Germany clamps down on Facebook’s data tracking
German regulators ordered Facebook to stop collecting data on its users’ activities across the internet without their consent — a landmark ruling that experts say could influence policymakers across the globe.
Germany’s Federal Cartel Office, the country’s top antitrust watchdog, said Facebook should be forced to get explicit permission from its users before sharing data collected from WhatsApp and Instagram to its main Facebook app, arguing that Facebook abused its market dominance to gather information about users.
The regulator was particularly concerned with Facebook’s habit of tracking users and non-users alike across the internet through Facebook ‘like’ and ‘share’ buttons embedded in websites.
If Facebook fails to comply, the cartel office said it could impose fines of up to 10 percent of the company’s annual global revenues, which grew by 37 percent to $55.8 billion last year.
Facebook has an estimated 23 million daily active users in Germany, giving it a market share of 95 percent, according to the Cartel Office which considers Google+ — a rival social network that is being closed down — to be its only competitor.
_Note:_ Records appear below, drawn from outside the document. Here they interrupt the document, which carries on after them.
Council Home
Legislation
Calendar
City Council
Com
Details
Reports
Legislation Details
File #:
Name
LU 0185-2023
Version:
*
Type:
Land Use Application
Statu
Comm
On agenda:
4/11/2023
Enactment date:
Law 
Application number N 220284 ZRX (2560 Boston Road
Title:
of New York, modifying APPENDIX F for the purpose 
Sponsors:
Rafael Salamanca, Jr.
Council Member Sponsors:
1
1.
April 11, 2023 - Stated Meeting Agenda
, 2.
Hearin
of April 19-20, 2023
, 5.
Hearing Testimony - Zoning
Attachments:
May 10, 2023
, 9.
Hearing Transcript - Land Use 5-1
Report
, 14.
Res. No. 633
Antitrust lawyer Thomas Vinje, a partner at Clifford Chance in Brussels, said the ruling had potentially far-reaching implications.
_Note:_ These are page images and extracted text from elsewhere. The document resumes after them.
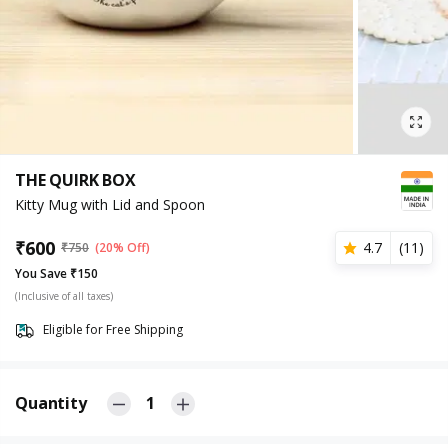
THE QUIRK BOX
Kitty Mug with Lid and Spoon
₹
600
4.7
(
11
)
₹
750
(20% Off)
You Save ₹150
(Inclusive of all taxes)
Eligible for Free Shipping
Quantity
1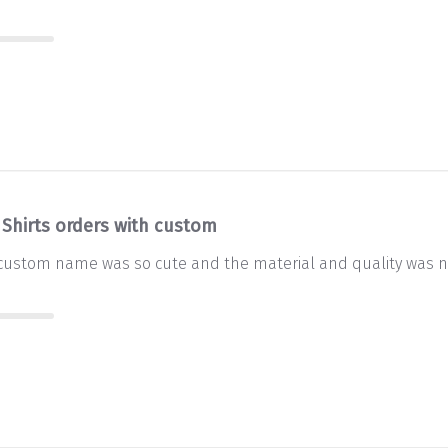
 Shirts orders with custom
 custom name was so cute and the material and quality was ni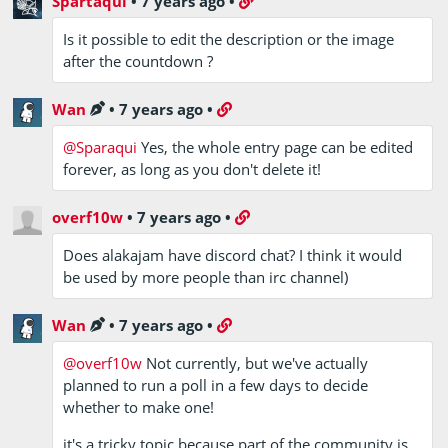
Spartaqui
•
7 years ago
•
Is it possible to edit the description or the image
after the countdown ?
Wan
•
7 years ago
•
@Sparaqui
Yes, the whole entry page can be edited
forever, as long as you don't delete it!
overf10w
•
7 years ago
•
Does alakajam have discord chat? I think it would
be used by more people than irc channel)
Wan
•
7 years ago
•
@overf10w
Not currently, but we've actually
planned to run a poll in a few days to decide
whether to make one!
it's a tricky topic because part of the community is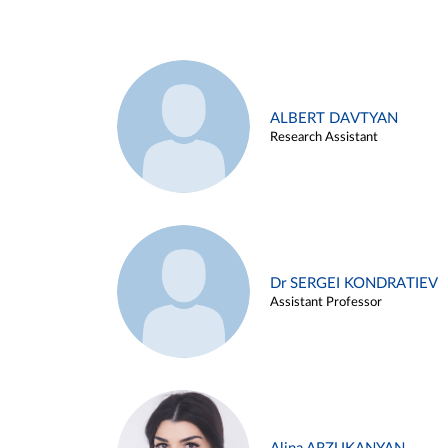
ALBERT DAVTYAN
Research Assistant
Dr SERGEI KONDRATIEV
Assistant Professor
“This is a landmark decision,” Vinje said. “It’s limited to Germany but strikes me as exportable and might have a significant impact on Facebook’s business model.”
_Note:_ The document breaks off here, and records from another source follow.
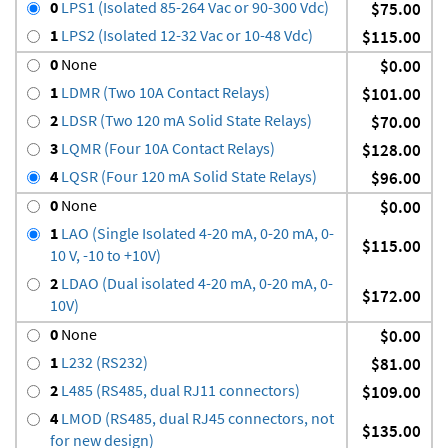
0
LPS1 (Isolated 85-264 Vac or 90-300 Vdc)
$75.00
1
LPS2 (Isolated 12-32 Vac or 10-48 Vdc)
$115.00
0
None
$0.00
1
LDMR (Two 10A Contact Relays)
$101.00
2
LDSR (Two 120 mA Solid State Relays)
$70.00
3
LQMR (Four 10A Contact Relays)
$128.00
4
LQSR (Four 120 mA Solid State Relays)
$96.00
0
None
$0.00
1
LAO (Single Isolated 4-20 mA, 0-20 mA, 0-
$115.00
10 V, -10 to +10V)
2
LDAO (Dual isolated 4-20 mA, 0-20 mA, 0-
$172.00
10V)
0
None
$0.00
1
L232 (RS232)
$81.00
2
L485 (RS485, dual RJ11 connectors)
$109.00
4
LMOD (RS485, dual RJ45 connectors, not
$135.00
for new design)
Facebook said it would appeal the decision, the culmination of a three-year probe, saying the regulator underestimated the competition it faced, and undermined Europe-wide privacy rules that took effect last year.
“We disagree with their conclusions and intend to appeal so that people in Germany continue to benefit fully from all our services,” Facebook said in a blog post.
The Menlo Park, Calif.-based social network has lately complained that there’s too much negative coverage about its data-gathering.
“Using information across our services also helps us protect people’s safety and security, including, for example, identifying abusive behavior and disabling accounts tied to terrorism, child exploitation and election interference across both Facebook and Instagram,” the company said.
Facebook also said that it cannot have a monopoly on social media because “over 40 percent of social media users in Germany don’t even use Facebook.”
Tech analyst Shelly Palmer told The Post that the Germans’ attempts to wrestle with the social network seem confusing, noting that the regulators did not give instances of harm done by sharing data.
“What are we regulating against right now? Facebook is a natural monopoly, there’s nothing you can do to compete with it,” Palmer said. “I don’t feel like the problem has been well-defined by the regulators.”
Palmer added that even if regulations were put in place to limit the collection of data by huge companies, it would likely not impact Facebook’s dominance.
“If you restrict it now, then the data-rich organizations in the world will remain data rich, the data-poor organizations will remain data poor, and the middle will evaporate,” he said.